La France au cœur de l’OTAN · Théorie des ensembles et défis géopolitiques

Jean-Sylvestre Mongrenier, chercheur associé à l’Institut Thomas More

20 mars 2009 • Analyse •


Vingt ans plus tôt, alors que l’implosion du bloc soviétique annonçait la proche dislocation de l’URSS, François Mitterrand évoquait le besoin d’une « nouvelle théorie des ensembles ». Selon certaines analyses, l’OTAN n’était pas censée survivre bien longtemps à sa victoire froide sur l’Est et, à brève échéance, les Européens déploieraient leur propre système de défense. Le 11 mars 2009, Nicolas Sarkozy a confirmé la pleine participation de la France à une OTAN rénovée. La PESD (Politique européenne de sécurité et de défense) n’est plus implicitement posée en rivale de l’OTAN et la France réaffirme l’importance de la cohésion entre Occidentaux. Les représentations françaises, celles des élites comme celles de l’opinion publique, se mettent donc en adéquation avec les réalités géopolitiques. Cela dit, les défis sont à la mesure des incertitudes. L’avenir de l’OTAN doit être pensé en liaison avec l’Union européenne, dans les paysages géopolitiques méditerranéens et eurasiatiques.

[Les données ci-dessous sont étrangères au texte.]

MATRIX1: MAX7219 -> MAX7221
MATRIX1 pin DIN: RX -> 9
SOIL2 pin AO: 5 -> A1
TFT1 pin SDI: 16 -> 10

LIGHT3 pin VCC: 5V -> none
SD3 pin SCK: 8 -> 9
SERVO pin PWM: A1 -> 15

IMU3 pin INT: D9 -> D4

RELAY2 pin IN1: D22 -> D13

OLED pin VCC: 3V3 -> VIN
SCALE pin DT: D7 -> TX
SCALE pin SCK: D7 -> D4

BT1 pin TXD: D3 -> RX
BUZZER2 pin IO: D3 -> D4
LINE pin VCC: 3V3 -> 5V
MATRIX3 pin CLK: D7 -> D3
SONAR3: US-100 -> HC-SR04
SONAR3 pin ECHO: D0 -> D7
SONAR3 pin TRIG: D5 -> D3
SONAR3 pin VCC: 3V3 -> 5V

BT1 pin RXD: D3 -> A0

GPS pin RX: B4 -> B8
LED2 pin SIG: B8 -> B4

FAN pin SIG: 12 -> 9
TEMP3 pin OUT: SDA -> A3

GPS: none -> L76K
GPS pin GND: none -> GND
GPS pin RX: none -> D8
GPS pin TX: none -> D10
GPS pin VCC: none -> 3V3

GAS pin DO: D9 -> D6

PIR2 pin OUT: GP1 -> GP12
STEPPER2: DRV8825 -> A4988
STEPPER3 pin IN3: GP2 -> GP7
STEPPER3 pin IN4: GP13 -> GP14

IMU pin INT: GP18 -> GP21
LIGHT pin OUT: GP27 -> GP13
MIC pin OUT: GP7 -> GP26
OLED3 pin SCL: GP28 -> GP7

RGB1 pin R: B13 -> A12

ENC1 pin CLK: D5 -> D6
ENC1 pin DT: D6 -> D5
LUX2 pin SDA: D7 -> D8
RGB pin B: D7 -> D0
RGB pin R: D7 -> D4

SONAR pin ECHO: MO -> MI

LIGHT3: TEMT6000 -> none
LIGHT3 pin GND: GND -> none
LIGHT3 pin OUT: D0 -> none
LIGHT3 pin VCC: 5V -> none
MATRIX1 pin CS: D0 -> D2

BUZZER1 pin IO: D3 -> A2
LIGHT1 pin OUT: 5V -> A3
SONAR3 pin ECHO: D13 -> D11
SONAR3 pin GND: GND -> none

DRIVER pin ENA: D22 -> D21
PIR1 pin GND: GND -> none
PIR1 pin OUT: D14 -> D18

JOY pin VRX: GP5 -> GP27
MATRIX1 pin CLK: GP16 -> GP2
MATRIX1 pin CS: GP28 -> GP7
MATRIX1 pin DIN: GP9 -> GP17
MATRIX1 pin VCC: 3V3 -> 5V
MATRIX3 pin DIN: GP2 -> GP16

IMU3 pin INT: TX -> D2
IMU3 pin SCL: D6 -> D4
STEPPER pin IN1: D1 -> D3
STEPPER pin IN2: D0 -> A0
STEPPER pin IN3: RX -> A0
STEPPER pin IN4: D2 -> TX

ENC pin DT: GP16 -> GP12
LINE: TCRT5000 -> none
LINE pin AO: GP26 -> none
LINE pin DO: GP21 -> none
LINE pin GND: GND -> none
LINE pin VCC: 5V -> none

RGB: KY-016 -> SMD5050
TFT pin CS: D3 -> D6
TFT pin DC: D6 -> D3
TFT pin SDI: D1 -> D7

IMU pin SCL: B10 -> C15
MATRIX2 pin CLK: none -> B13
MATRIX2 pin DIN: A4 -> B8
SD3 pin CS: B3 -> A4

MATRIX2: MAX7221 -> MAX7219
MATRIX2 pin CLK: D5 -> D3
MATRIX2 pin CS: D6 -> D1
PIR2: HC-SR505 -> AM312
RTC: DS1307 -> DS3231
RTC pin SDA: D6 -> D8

Il faut en tout premier lieu insister sur le fait que le retour complet de la France dans la structure militaire intégrée de l’OTAN s’inscrit dans une histoire de longue durée. Si rupture il y a, c’est moins dans l’ordre stratégique et militaire que sur le plan des rhétoriques et des représentations géopolitiques. De fait, la France est l’un des pays fondateurs de l’Alliance atlantique et le ministre des Affaires étrangères de l’époque, Robert Schuman, qualifié de « père de l’Europe », a joué un rôle décisif dans les négociations qui ont mené à la signature du traité de Washington (4 avril 1949). La diplomatie française insiste alors sur les vertus de l’« intégration » et le besoin d’une structure militaire organisée dès le temps de paix. Le territoire national accueille la plupart des institutions politiques et militaires alliées ; il est l’ombilic de l’OTAN. Certes, la décision du 7 mars 1966 ouvre une fracture dans l’espace géostratégique de l’OTAN, non sans dommages de part et d’autre, mais très vite divers accords militaires et logistiques sont passés pour réduire cette fracture (notamment les accords Ailleret- Lemnitzer et Valentin-Ferber, en 1967 et 1974). Au fil des années, le corps de bataille aéroterrestre français monte en puissance en Centre-Europe et les doctrines nucléaires se rapprochent. Pourtant, les fortes synergies entre la France et ses alliés demeurent une affaire de spécialistes et d’initiés. Pour une partie de l’opinion publique, l’OTAN est perçue comme une chose lointaine, voire hostile. D’aucuns imaginent la France comme une sorte de Yougoslavie titiste dont la mission consisterait à ruser sur les axes Est-Ouest et Nord-Sud (rappelons que la France n’était pas invitée à la conférence de Bandoung, en avril 1955 …).